Exercise brief >>
Translate this sentence from the pegasus-s3 documentation below into Spanish: "pegasus-s3 is a client for the Amazon S3 object storage service and any other storage services that conform to the Amazon S3 API, such as Eucalyptus Walrus."

Passage for review >>
>>
11.28. pegasus-s3
- Upload, download, delete objects in Amazon S3.
pegasus-s3 help pegasus-s3 ls [options] URL pegasus-s3 mkdir URL pegasus-s3 rm [options] URL pegasus-s3 put [options] FILE URL pegasus-s3 get [options] URL [FILE] pegasus-s3 cp [options] SRC… DEST
11.28.1. Description
pegasus-s3 is a client for the Amazon S3 object storage service and any other storage services that conform to the Amazon S3 API, such as Eucalyptus Walrus. Note that this tool is mainly used internally by pegasus-transfer and it is recommended to use Amazon’s AWS Command Line Interface.
11.28.2. Options
11.28.2.1. Global Options
- -h; –help
Show help message for subcommand and exit
- -d; –debug
Turn on debugging
- -v; –verbose
Show progress messages
- -C FILE; –conf=FILE
Path to configuration file
11.28.2.2. ls Options
- -l; –long
Use long listing format that includes size, etc.
<<
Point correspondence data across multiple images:
>>
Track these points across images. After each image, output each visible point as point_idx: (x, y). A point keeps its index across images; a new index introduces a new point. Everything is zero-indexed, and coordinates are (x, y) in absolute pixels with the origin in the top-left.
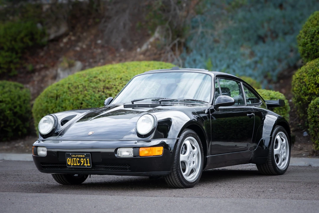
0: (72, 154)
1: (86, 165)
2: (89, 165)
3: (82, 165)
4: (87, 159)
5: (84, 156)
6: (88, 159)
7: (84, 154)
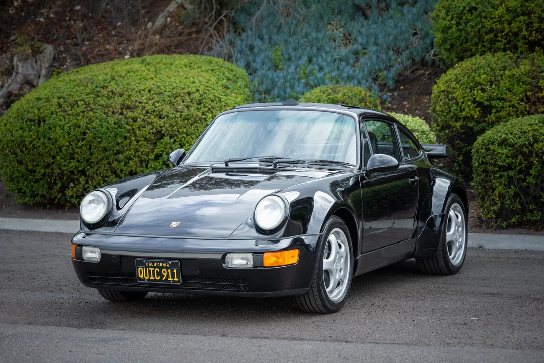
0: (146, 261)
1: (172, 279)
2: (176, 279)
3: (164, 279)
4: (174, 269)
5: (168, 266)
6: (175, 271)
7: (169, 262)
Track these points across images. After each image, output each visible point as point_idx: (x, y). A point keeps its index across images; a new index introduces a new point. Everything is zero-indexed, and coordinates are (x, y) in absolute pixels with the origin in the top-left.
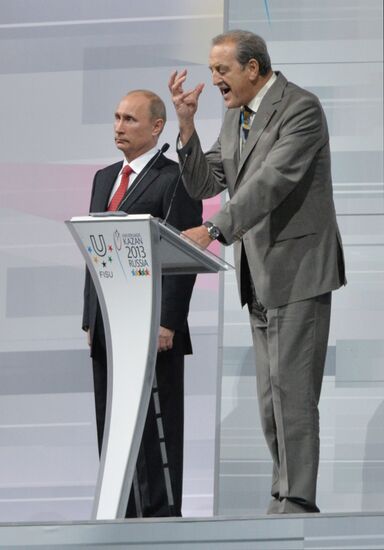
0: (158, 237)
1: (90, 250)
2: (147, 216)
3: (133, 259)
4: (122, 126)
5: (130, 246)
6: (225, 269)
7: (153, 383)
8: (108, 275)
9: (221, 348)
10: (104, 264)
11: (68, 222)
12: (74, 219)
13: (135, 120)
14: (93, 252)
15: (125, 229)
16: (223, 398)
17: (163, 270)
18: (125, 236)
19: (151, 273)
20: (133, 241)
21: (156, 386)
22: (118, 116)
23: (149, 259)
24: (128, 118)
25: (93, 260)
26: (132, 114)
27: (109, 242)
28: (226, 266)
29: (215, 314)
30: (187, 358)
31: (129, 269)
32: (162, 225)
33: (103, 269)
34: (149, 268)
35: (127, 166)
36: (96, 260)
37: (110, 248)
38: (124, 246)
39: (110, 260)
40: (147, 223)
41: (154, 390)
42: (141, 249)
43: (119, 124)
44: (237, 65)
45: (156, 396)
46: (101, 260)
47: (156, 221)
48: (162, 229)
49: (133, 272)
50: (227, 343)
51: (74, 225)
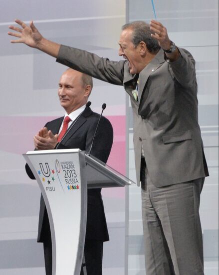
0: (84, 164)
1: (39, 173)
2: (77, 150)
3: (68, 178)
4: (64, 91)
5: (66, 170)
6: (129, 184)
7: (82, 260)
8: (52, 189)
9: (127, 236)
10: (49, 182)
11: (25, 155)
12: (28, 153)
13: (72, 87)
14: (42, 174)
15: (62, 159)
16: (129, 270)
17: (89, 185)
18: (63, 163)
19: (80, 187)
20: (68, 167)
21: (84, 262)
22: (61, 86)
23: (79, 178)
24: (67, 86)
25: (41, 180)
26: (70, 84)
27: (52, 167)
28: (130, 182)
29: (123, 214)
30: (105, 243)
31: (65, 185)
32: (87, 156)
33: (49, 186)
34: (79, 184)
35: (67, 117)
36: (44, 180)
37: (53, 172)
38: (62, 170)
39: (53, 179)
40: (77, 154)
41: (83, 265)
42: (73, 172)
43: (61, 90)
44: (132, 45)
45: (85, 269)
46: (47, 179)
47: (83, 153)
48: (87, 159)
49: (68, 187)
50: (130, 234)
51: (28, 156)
<<
Output of the task >>
pegasus-s3 es un cliente para el servicio de almacenamiento de objetos Amazon S3 y cualquier otro servicio de almacenamiento que se ajuste a la API de Amazon S3, como Eucalyptus Walrus.